"Vida en Nueva York" (Parte VI)
Como en casi todas las bodas, los únicos que van con gusto son los novios y la madre de la novia, los invitados sólo van por la percha. Según estudios realizados por el conglomerado internacional de estudios exóticos sobre los seres terrestres (AYJALE por sus siglas en occitano), el 99.12% de los que agarraron la peor borrachera en las bodas estudiadas no conocía a los novios y repitió la melopea en el 89% de las bodas celebradas en las siguientes treinta semanas, por lo que así como se contrata un wedding planner y a alguien que asesore a los novios en la música y el banquete (y es que resulta evidente que los novios están tan atarantados que se van a casar), se sugiere contraten a un conocedor de parientes, con lo cual sabrán con quién palabran.
En la boda del tío Bernardo con Shirley fue muy fácil porque no conocían a nadie, así que sabían que todos los que estaban ahí eran gorrones (principalmente el que salió más borracho, que salió capeado en basca), aunque aceptaron la circunstancia porque las bodas sin invitados son horribles. Alguien apareció con un mariachi —son tan ruidosos que tan sólo en eventos así los admiten—, el que lo llevó estaba soñando con oír sones abajeños y lo que logró es que los más borrachos de la fiesta secuestraran a los músicos y los hicieran cantar puros boleros de ardidos, hasta que minutos después todos cantaban canciones diferentes sin ningún orden ni concierto. La luna de miel no puedo contarla ya que está narración es clasificación A, esto es para niños y adultos, pero eligieron para pasarla las taquillas de Central Station.
Tenía la mujer un pequeño departamento en el piso 56 del inmenso edificio 158 de la Avenida 55, muy cerca de Broadway, donde fijaron su nidito de amor. Ahí han vivido un matrimonio perfecto: cuarenta años sin un sí ni un no, ella por razones obvias (era muda) y él porque aunque le hubiera dicho algo, ella no entendía ni una palabra de español y él a pesar del tiempo que vivió en la Babel de Hierro nunca aprendió ni una palabra del idioma de Shakespeare.
No necesitaba saber el idioma, ya que era perfectamente conocido en su entorno, el portero del edificio donde vivía lo distinguía como el gordo de los bigotes.
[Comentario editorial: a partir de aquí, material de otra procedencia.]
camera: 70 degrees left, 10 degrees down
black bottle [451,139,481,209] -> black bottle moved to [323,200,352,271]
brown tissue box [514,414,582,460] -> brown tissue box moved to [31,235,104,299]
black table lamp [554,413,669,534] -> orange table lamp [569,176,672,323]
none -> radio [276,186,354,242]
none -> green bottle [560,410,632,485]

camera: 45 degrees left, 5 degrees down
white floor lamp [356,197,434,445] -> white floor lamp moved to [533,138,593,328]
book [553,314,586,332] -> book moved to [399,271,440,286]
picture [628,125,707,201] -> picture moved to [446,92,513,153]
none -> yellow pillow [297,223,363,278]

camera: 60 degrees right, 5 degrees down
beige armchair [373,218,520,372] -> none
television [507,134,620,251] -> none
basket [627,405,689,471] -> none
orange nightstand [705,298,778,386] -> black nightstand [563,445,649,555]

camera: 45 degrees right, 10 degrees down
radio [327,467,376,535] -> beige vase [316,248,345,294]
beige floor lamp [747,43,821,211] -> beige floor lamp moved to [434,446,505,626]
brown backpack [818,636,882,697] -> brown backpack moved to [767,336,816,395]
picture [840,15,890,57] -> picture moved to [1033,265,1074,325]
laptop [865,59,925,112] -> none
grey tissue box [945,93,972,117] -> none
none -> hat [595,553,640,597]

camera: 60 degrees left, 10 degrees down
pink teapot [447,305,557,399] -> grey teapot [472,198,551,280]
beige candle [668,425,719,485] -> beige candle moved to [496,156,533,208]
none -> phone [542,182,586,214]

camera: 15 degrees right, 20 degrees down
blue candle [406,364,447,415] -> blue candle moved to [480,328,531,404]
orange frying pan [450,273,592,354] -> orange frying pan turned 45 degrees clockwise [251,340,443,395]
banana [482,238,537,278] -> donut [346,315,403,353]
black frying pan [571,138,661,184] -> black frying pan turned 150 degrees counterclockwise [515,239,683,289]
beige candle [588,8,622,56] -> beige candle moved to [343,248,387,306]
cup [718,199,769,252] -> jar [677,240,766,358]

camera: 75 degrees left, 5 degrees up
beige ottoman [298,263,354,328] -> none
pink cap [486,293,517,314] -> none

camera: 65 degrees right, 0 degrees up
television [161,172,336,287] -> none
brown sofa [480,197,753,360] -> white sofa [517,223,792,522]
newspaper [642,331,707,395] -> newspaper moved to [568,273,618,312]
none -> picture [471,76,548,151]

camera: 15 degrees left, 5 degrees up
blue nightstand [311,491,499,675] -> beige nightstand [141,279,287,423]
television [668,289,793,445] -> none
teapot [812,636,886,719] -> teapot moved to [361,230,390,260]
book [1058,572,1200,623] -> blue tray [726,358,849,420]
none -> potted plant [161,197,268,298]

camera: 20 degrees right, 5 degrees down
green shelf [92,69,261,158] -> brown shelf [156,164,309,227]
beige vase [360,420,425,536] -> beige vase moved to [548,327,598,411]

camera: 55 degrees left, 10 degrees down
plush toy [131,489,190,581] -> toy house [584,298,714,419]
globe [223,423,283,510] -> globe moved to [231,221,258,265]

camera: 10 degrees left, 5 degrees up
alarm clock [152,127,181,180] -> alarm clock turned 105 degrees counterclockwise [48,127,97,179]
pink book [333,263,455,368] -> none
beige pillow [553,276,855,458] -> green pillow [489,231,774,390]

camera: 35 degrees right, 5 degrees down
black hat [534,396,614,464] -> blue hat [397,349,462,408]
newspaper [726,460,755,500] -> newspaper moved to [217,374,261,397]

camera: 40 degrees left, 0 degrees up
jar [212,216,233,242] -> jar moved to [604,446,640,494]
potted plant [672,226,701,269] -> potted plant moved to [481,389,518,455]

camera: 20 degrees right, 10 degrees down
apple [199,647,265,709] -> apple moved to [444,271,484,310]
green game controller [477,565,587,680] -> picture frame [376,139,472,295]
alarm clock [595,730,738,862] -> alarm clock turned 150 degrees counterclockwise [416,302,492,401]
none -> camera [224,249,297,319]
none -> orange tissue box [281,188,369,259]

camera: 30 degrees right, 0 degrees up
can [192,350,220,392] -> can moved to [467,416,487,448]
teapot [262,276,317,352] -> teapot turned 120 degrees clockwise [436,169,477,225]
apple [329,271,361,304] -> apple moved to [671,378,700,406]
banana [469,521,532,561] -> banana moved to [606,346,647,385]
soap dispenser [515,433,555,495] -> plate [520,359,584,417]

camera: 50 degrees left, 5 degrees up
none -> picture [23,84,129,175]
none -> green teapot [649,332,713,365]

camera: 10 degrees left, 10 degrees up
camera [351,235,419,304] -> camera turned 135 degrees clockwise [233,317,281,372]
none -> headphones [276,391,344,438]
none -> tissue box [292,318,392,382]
Invariablemente desayunaban en el Big Joe’s, donde desde que llegó pedía coffee and donuts y es que era lo único que sabía decir en inglés; como a los quince años de vivir ahí se enfadó del desayuno y preguntó a un vecino cómo se pedía otra cosa: “¿cómo qué?” le peguntó el vecino: “huevos revueltos” dijo el tío; “ah, si quieres huevos revueltos pide scrambled eggs”. Lo anotó para no equivocarse y al día siguiente que llegó a desayunar muy orondo por su nuevo conocimiento pidió scrambled eggs y la mesera le contestó “¿ham or bacon?”. Y como no entendió lo que la mesera le preguntaba, volvió a pedir coffee and donuts. Fue la última vez que intentó cambiar de desayuno.